• [Request 1]:
Collect every line of the rows below that contains the string "give", treating uppercase and lowercase as different.

• [Selected extract]:
◇ ◇ ◇ ◇

[Bug Workaround] BGP Route Reflector corrupting NLRI for EVPN Prefix Routes

I'm reporting this bug here on the off chance it helps someone else who is as confused as I was. I've opened a support ticket (SUP-215684), but have not received a response since the ticket was opened on May 4th.

It appears that when RouterOS is acting as a route reflector, it mangles NLRI for EVPN routes. RouterOS fails to parse the dst-address correctly, but does forward it correctly to route reflector clients. It also fails to parse the VNI attribute correctly, and forwards it to clients incorrectly in most cases.

◇ ◇ ◇ ◇

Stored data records
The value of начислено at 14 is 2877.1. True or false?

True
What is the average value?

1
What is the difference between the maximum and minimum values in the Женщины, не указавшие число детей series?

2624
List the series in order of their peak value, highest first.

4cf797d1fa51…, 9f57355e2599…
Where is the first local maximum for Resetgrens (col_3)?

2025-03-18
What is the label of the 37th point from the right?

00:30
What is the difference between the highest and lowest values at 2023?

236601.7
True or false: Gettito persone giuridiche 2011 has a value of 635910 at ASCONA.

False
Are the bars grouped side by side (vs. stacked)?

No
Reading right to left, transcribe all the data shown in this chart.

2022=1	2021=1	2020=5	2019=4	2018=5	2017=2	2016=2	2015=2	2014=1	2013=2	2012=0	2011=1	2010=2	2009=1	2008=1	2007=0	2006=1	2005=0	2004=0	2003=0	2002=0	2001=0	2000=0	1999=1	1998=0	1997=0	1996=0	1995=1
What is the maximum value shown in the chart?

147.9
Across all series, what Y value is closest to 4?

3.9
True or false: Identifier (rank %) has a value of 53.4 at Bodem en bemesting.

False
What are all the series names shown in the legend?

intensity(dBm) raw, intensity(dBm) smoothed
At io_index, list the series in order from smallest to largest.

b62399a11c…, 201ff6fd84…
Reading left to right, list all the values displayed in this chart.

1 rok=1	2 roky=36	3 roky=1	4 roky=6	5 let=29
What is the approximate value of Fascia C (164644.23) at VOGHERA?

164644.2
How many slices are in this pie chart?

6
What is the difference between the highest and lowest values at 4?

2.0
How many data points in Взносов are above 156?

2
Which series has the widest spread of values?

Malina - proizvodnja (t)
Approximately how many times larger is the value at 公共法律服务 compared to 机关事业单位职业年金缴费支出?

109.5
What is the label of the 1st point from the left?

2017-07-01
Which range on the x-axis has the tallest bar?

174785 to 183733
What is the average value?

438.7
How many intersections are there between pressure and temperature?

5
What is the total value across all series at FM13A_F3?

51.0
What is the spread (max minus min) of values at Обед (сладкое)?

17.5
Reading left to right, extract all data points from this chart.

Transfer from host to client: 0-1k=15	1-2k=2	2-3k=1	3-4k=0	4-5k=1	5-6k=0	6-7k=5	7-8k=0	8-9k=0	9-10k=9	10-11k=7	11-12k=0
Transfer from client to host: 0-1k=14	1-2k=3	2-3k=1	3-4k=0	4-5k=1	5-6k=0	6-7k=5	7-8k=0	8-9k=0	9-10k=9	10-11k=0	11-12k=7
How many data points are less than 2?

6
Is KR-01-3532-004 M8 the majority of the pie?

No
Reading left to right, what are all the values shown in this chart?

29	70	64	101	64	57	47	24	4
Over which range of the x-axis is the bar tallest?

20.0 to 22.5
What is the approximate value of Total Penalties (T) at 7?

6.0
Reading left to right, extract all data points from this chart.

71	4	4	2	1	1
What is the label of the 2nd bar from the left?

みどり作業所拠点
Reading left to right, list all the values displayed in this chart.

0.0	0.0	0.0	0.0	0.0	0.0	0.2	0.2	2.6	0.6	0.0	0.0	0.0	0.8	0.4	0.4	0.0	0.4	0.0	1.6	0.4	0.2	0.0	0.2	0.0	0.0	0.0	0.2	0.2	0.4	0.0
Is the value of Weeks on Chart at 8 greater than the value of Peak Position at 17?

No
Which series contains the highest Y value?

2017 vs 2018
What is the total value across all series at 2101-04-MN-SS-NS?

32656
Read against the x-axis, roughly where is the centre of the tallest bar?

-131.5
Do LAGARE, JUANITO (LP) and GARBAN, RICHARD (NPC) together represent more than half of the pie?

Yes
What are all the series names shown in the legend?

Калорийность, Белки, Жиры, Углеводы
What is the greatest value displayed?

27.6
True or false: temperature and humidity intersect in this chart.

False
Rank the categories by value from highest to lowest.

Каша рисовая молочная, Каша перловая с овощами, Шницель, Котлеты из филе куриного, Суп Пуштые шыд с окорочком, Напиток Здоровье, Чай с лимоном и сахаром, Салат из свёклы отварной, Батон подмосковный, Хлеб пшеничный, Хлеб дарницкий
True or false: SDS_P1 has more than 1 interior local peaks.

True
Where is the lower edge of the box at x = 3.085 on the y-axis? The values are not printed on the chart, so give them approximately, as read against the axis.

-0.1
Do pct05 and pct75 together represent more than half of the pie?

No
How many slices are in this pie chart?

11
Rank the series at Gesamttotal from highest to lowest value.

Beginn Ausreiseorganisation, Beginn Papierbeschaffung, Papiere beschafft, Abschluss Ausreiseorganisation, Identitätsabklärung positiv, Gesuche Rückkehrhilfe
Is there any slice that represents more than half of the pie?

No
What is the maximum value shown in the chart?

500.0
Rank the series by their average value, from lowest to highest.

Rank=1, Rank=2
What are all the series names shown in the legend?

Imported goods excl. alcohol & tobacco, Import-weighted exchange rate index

◇ ◇ ◇ ◇

• [Request 2]:
Output the full forum post about the route reflector bug above, word for word.

• [Response box 1]:
Where is the lower edge of the box at x = 3.085 on the y-axis? The values are not printed on the chart, so give them approximately, as read against the axis.

• [Response box 2]:
[Bug Workaround] BGP Route Reflector corrupting NLRI for EVPN Prefix Routes

I'm reporting this bug here on the off chance it helps someone else who is as confused as I was. I've opened a support ticket (SUP-215684), but have not received a response since the ticket was opened on May 4th.

It appears that when RouterOS is acting as a route reflector, it mangles NLRI for EVPN routes. RouterOS fails to parse the dst-address correctly, but does forward it correctly to route reflector clients. It also fails to parse the VNI attribute correctly, and forwards it to clients incorrectly in most cases.